▶ _TASK INSTRUCTIONS_: Your copy must hold all of the data below, unchanged and without images.

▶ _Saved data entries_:
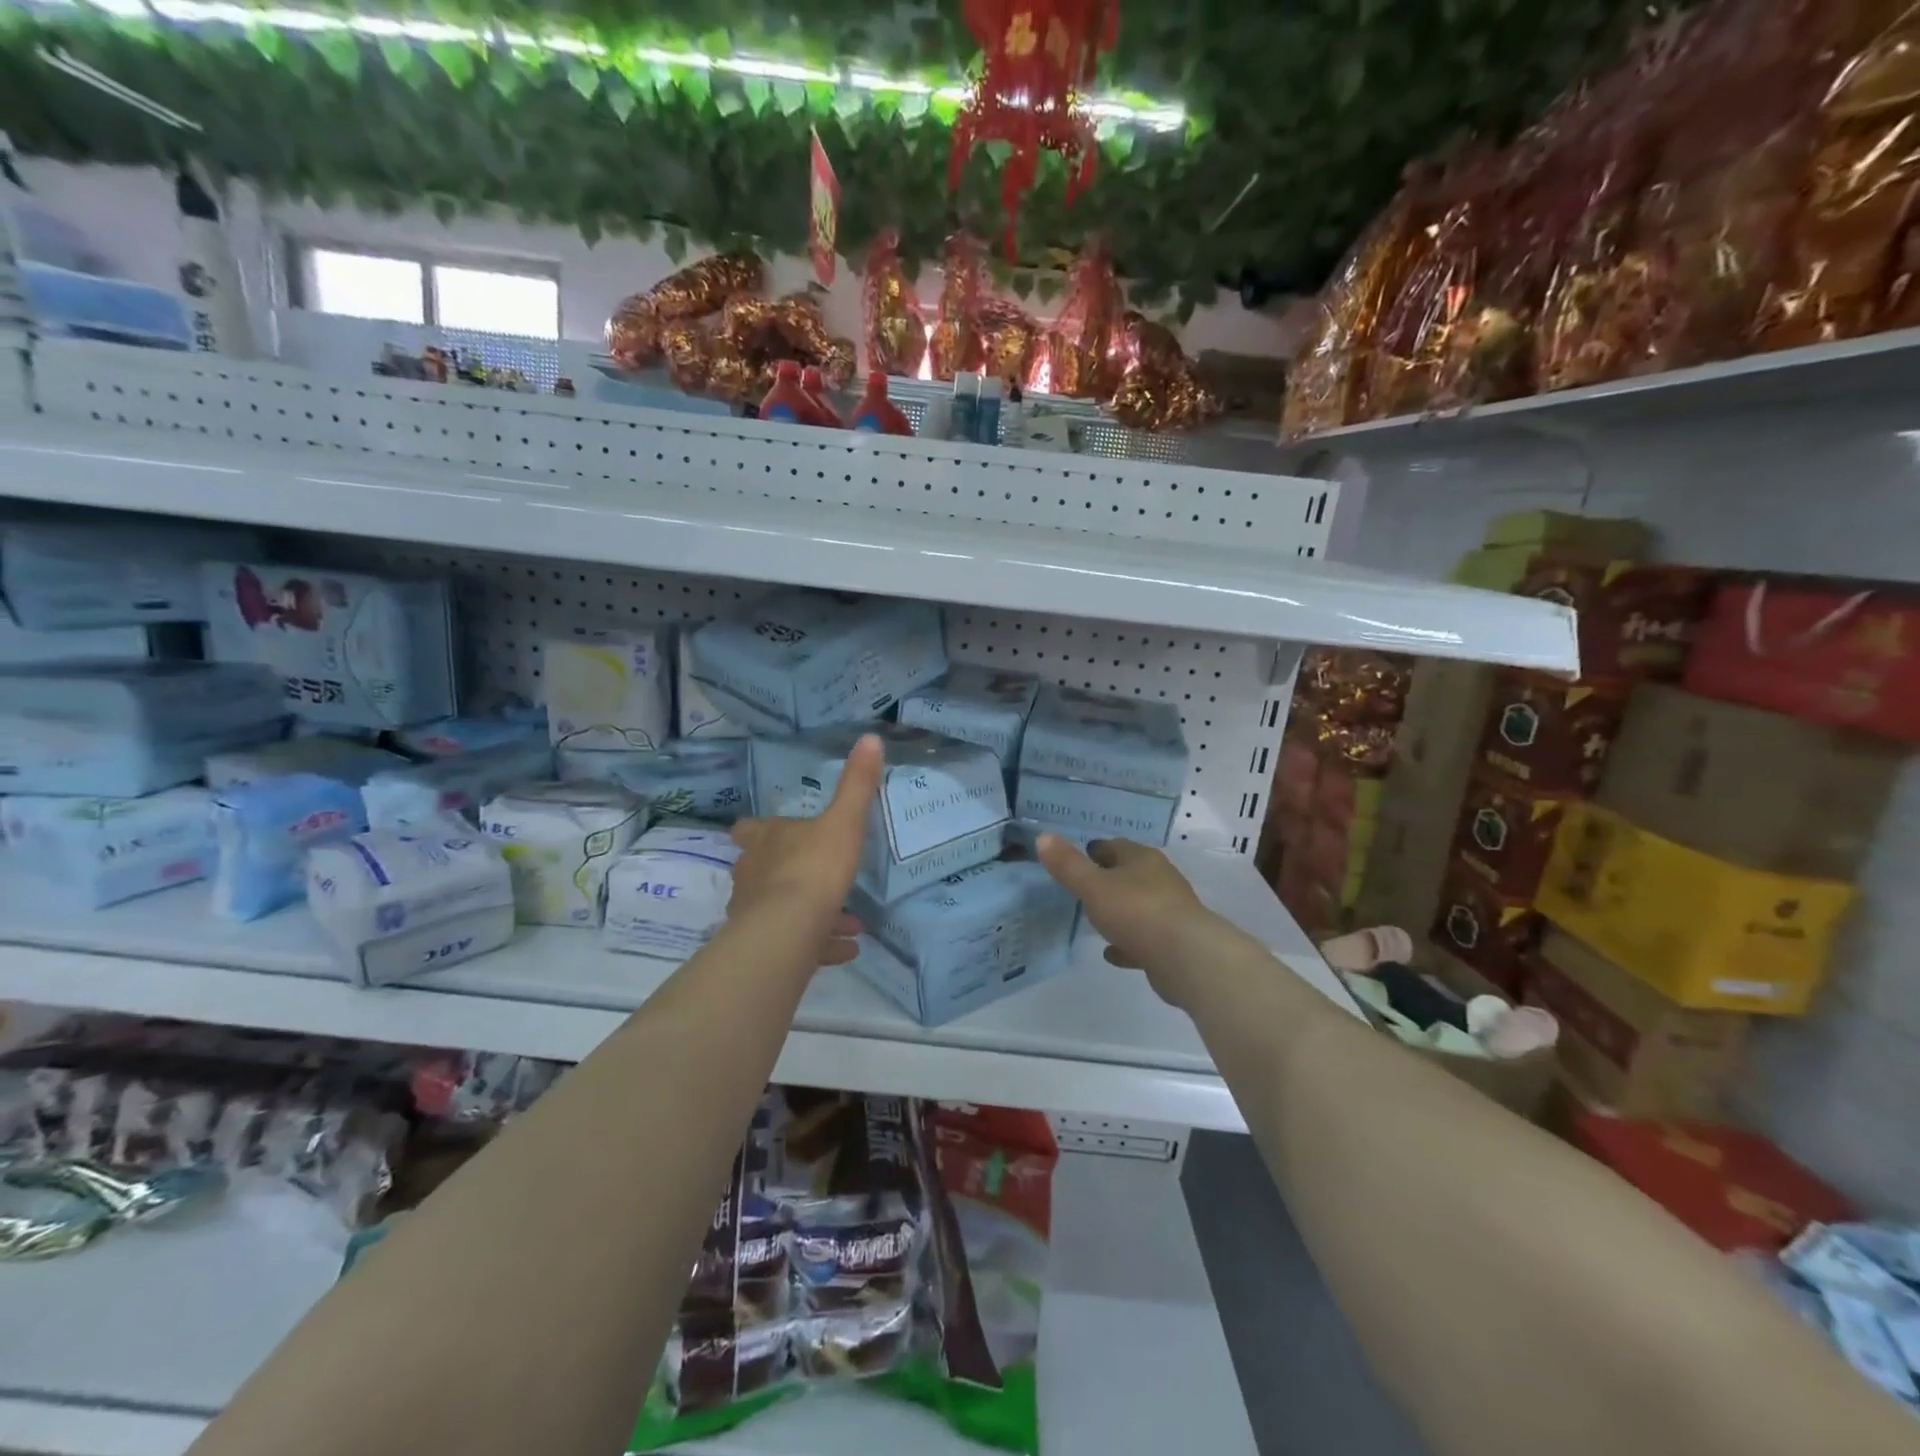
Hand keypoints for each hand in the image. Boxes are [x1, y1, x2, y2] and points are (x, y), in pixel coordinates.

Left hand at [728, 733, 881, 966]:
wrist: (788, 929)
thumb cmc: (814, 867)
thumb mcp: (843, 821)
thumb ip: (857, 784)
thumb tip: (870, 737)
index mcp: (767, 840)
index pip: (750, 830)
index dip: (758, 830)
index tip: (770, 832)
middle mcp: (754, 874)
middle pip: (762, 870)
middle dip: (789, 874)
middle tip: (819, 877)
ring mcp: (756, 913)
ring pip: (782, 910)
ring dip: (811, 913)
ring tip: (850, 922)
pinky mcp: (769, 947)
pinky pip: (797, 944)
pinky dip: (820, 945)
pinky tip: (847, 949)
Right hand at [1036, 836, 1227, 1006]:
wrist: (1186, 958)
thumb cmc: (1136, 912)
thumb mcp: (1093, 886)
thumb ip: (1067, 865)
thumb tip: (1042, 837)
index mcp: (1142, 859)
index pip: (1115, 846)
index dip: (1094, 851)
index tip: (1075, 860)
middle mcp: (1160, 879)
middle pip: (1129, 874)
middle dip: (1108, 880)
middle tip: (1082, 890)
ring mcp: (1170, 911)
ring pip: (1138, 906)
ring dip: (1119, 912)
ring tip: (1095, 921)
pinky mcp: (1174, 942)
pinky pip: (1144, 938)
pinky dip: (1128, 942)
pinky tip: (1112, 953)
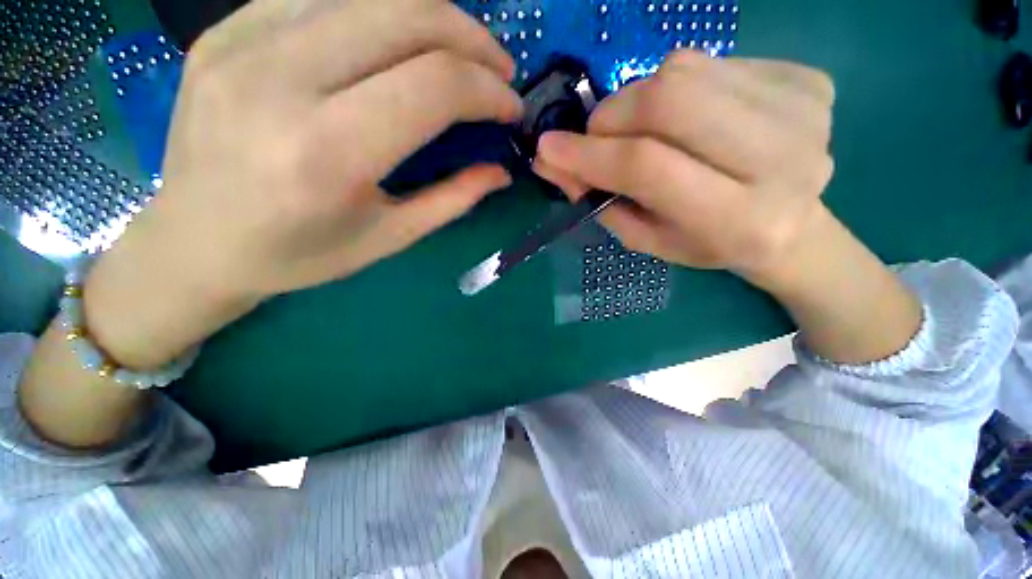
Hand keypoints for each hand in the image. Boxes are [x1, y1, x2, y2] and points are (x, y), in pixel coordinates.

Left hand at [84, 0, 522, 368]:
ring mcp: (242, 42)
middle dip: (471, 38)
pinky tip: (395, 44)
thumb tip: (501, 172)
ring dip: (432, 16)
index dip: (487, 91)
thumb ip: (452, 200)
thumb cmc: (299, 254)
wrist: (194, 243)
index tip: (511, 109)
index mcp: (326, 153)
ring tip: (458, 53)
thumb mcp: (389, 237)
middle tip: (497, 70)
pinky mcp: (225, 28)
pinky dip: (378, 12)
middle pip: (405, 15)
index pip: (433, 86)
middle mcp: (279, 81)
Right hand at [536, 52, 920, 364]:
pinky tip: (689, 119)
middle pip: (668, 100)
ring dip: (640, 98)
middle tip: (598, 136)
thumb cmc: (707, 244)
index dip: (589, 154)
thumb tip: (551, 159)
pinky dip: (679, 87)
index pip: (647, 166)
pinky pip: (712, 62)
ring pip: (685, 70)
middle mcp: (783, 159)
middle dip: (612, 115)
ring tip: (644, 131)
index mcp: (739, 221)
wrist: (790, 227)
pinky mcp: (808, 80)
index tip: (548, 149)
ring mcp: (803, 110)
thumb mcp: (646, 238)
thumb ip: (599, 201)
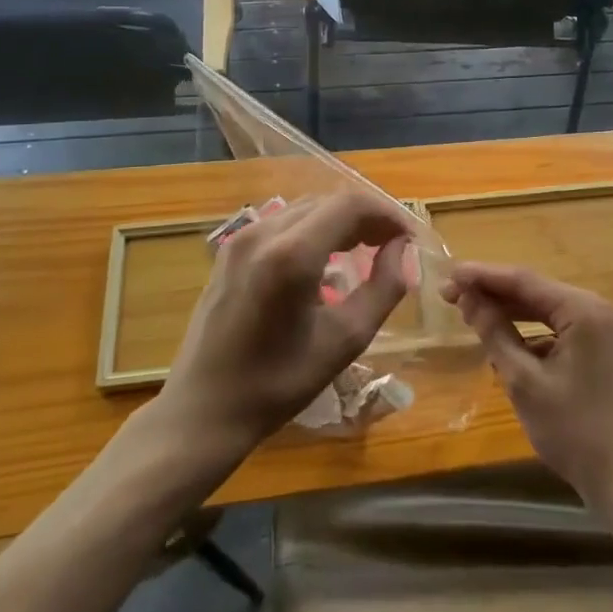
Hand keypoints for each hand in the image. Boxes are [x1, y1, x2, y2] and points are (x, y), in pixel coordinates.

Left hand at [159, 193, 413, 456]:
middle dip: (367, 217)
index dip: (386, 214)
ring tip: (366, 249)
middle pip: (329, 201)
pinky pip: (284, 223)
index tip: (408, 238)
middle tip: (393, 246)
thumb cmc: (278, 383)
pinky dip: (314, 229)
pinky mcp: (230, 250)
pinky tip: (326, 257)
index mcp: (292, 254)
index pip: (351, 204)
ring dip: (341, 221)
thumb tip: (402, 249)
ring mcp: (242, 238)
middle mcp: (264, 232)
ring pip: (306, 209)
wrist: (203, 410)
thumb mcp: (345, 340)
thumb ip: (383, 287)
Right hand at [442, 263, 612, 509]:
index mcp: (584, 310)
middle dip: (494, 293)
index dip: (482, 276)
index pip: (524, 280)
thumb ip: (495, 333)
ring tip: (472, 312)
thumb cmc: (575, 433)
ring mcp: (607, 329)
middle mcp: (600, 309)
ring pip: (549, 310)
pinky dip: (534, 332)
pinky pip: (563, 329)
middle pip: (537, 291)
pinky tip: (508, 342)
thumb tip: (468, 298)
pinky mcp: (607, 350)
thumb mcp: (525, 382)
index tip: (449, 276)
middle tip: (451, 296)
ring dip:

▶ _WRITTEN RESPONSE_:
Hand keypoints for each hand in the image. Boxes are [x1, y1, x2, y2] and points are (x, y), in pixel coordinates.

Left hand at [728, 733, 881, 966]:
wrist: (788, 929)
thumb cmc: (814, 867)
thumb mcp: (843, 821)
thumb ip: (857, 784)
thumb tip: (870, 737)
index mcp: (767, 840)
index pip: (750, 830)
index dip: (758, 830)
index tip: (770, 832)
middle mcp: (754, 874)
middle pip: (762, 870)
middle dip: (789, 874)
middle tip: (819, 877)
ring mcp: (756, 913)
ring pip: (782, 910)
ring dip: (811, 913)
ring tip: (850, 922)
pinky mcp: (769, 947)
pinky pip: (797, 944)
pinky dip: (820, 945)
pinky tip: (847, 949)
Right hand at [1036, 836, 1227, 1006]:
wrist: (1186, 958)
thumb cmc: (1136, 912)
thumb mcp: (1093, 886)
thumb ip: (1067, 865)
thumb tip: (1042, 837)
index mcp: (1142, 859)
index pip: (1115, 846)
index dip: (1094, 851)
index tip: (1075, 860)
middle mcp: (1160, 879)
middle pip: (1129, 874)
middle dip: (1108, 880)
middle tip: (1082, 890)
ring mcp: (1170, 911)
ring pip: (1138, 906)
ring dip: (1119, 912)
ring tip: (1095, 921)
pinky mcp: (1174, 942)
pinky pip: (1144, 938)
pinky dip: (1128, 942)
pinky tip: (1112, 953)
Hand keypoints for each hand in the image. Boxes are [x1, y1, x2, y2] and points are (x, y), in pixel coordinates.

Left hand at [84, 0, 522, 368]:
ring mcp: (242, 42)
middle dip: (471, 38)
pinky tip: (395, 44)
thumb tip: (501, 172)
ring dip: (432, 16)
index dip: (487, 91)
thumb ip: (452, 200)
thumb cmc: (299, 254)
wrist: (194, 243)
index tip: (511, 109)
index mcp: (326, 153)
ring tip: (458, 53)
thumb mcp: (389, 237)
middle tip: (497, 70)
pinky mcp: (225, 28)
pinky dip: (378, 12)
middle pip: (405, 15)
index pip: (433, 86)
middle mcp: (279, 81)
Right hand at [536, 52, 920, 364]:
pinky tip: (689, 119)
middle pip: (668, 100)
ring dip: (640, 98)
middle tip: (598, 136)
thumb cmc: (707, 244)
index dip: (589, 154)
thumb tip: (551, 159)
pinky dip: (679, 87)
index pip: (647, 166)
pinky pip: (712, 62)
ring pip: (685, 70)
middle mcp: (783, 159)
middle dip: (612, 115)
ring tip: (644, 131)
index mcp: (739, 221)
wrist: (790, 227)
pinky mcp: (808, 80)
index tip: (548, 149)
ring mcp: (803, 110)
thumb mcp: (646, 238)
thumb ip: (599, 201)
Hand keypoints for each hand in the image. Boxes are [x1, y1, x2, y2] and points are (x, y), in pixel coordinates.

Left hand at [159, 193, 413, 456]:
middle dip: (367, 217)
index dip: (386, 214)
ring tip: (366, 249)
middle pip: (329, 201)
pinky pip: (284, 223)
index tip: (408, 238)
middle tip: (393, 246)
thumb cmc: (278, 383)
pinky dip: (314, 229)
pinky mcp: (230, 250)
pinky tip: (326, 257)
index mcp: (292, 254)
index pip: (351, 204)
ring dip: (341, 221)
thumb tip: (402, 249)
ring mcp: (242, 238)
middle mcp: (264, 232)
ring pip: (306, 209)
wrist: (203, 410)
thumb mcp: (345, 340)
thumb ip: (383, 287)
Right hand at [442, 263, 612, 509]:
index mcp: (584, 310)
middle dip: (494, 293)
index dip: (482, 276)
index pip: (524, 280)
thumb ip: (495, 333)
ring tip: (472, 312)
thumb cmc: (575, 433)
ring mcp: (607, 329)
middle mcp: (600, 309)
ring pip: (549, 310)
pinky dip: (534, 332)
pinky pip: (563, 329)
middle pip: (537, 291)
pinky tip: (508, 342)
thumb tip: (468, 298)
pinky mcp: (607, 350)
thumb mcp: (525, 382)
index tip: (449, 276)
middle tip: (451, 296)
ring dip:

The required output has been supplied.